Verona, i valori di un calcio diverso

HELLAS SEMPRE - Accettata la presenza dei cugini del Chievo in città, tollerata persino la supremazia territoriale degli ultimi anni - con i «Mussi del Ceo» che hanno frequentato la serie A con più assiduità - la città rimane indiscutibilmente un presidio dell’Hellas. Parliamo dell’11ª città italiana per popolazione, davanti ci stanno tutte città di serie A - ad esclusione di Palermo, Bari e Catania - parliamo di una Verona che si conferma - nonostante la crisi generale - polo d’eccellenza nel settore imprenditoriale del nostro paese; parliamo di una società che conquistò la sua prima serie A ormai sessant’anni fa, era il 1956-57, l’Italia si consegnava al «Boom» economico e Verona entrava per la prima volta nell’élite del calcio italiano.

«È come se fosse un nuovo inizio: fiducia e testa»

I giorni felici dello scudetto sono lontani, le generazioni, di padre in figlio, si sono date il cambio in curva, il bianco e nero del tempo che fu è rimasto intatto solo in certe fotografie d’epoca, Verona non vive di ricordi e sa che non ci sarà più nessun Elkjaer a segnare alla Juventus, a piedi nudi, senza una scarpa, come un Cenerentolo che seppe farsi re per regalare alla città uno dei suoi giorni più belli.

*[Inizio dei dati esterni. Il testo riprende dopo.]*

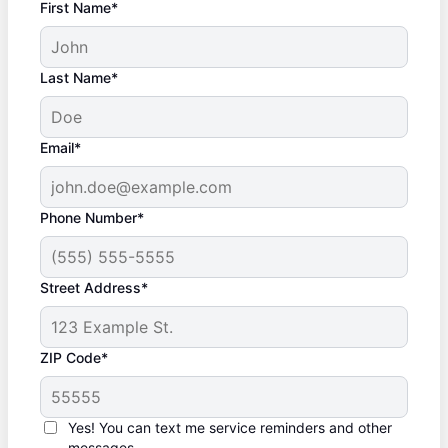
First Name*
Last Name*
Email*
Phone Number*
Street Address*
ZIP Code*
Yes! You can text me service reminders and other
messages.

Sono cambiate molte cose, da allora. E’ cambiato il calcio, è cambiato l’Hellas Verona. Rimane la consapevolezza diffusa di una squadra che si riconosce nella propria città, e viceversa; e lo fa con un senso di identità e di appartenenza che ha pochi eguali in Italia, rimane la certezza che - nella buona e nella cattiva sorte - i veronesi sapranno sempre da che parte stare, dalla parte dell’Hellas.